Where to Bind Matters: Hebbian Fast Weights in Vision Transformers for Few-Shot Character Recognition

arXiv cs.CV / 5/6/2026

💬 OpinionModels & Research

Key Points

  • The paper studies how adding Hebbian Fast-Weight (HFW) modules to vision transformers enables rapid, episode-level adaptation that standard slow-weight transformers lack during inference.
  • Experiments integrate HFW into multiple transformer backbones (ViT-Small, DeiT-Small, and Swin-Tiny) and evaluate six variants on Omniglot 5-way 1-shot and 5-way 5-shot tasks under a prototypical network meta-learning setup.
  • For Swin-Tiny, the authors find that applying a single HFW module to the final stage feature map (after hierarchical stages complete) avoids training instability seen when placing Hebbian modules at multiple stages.
  • This placement achieves the best accuracy across all evaluated models, reaching 96.2% (1-shot) and 99.2% (5-shot), with a reported +0.3 percentage point improvement over the non-Hebbian baseline at 1-shot.
  • The study analyzes why the shifted-window inductive bias in Swin interacts effectively with Hebbian binding, while per-block HFW placement fails for ViT/DeiT in low-data regimes, and connects findings to fast/slow-weight meta-learning literature.

Abstract

Standard transformer architectures learn fixed slow-weight representations during training and lack mechanisms for rapid adaptation within an episode. In contrast, biological neural systems address this through fast synaptic updates that form transient associative memories during inference, a property known as Hebbian plasticity. In this paper, we conduct an empirical study of Hebbian Fast-Weight (HFW) modules integrated into multiple transformer backbones, including ViT-Small, DeiT-Small, and Swin-Tiny.
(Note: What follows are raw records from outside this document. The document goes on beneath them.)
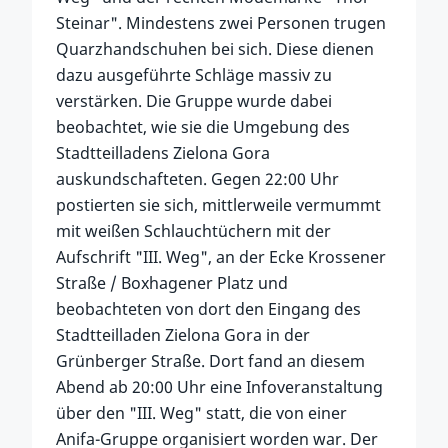
Steinar". Mindestens zwei Personen trugen
Quarzhandschuhen bei sich. Diese dienen
dazu ausgeführte Schläge massiv zu
verstärken. Die Gruppe wurde dabei
beobachtet, wie sie die Umgebung des
Stadtteilladens Zielona Gora
auskundschafteten. Gegen 22:00 Uhr
postierten sie sich, mittlerweile vermummt
mit weißen Schlauchtüchern mit der
Aufschrift "III. Weg", an der Ecke Krossener
Straße / Boxhagener Platz und
beobachteten von dort den Eingang des
Stadtteilladen Zielona Gora in der
Grünberger Straße. Dort fand an diesem
Abend ab 20:00 Uhr eine Infoveranstaltung
über den "III. Weg" statt, die von einer
Anifa-Gruppe organisiert worden war. Der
We evaluate six model variants: ViT, DeiT, Swin, ViT-Hebbian, DeiT-Hebbian, and Swin-Hebbian on 5-way 1-shot and 5-way 5-shot classification tasks using the Omniglot benchmark under a Prototypical Network meta-learning framework. We propose a single module placement strategy for Swin-Tiny in which one HFW module is applied to the final stage feature map after all hierarchical stages have completed. This design avoids the training instability caused by placing separate Hebbian modules at each stage and achieves the highest test accuracy across all six models (96.2\% at 1-shot; 99.2\% at 5-shot), outperforming its non-Hebbian baseline by +0.3 percentage points at 1-shot. We analyze the interaction between Swin's shifted window inductive bias and episode-level Hebbian binding, discuss why per-block placement fails for ViT and DeiT variants in a low-data regime, and situate the results within the wider literature on fast and slow-weight meta-learning.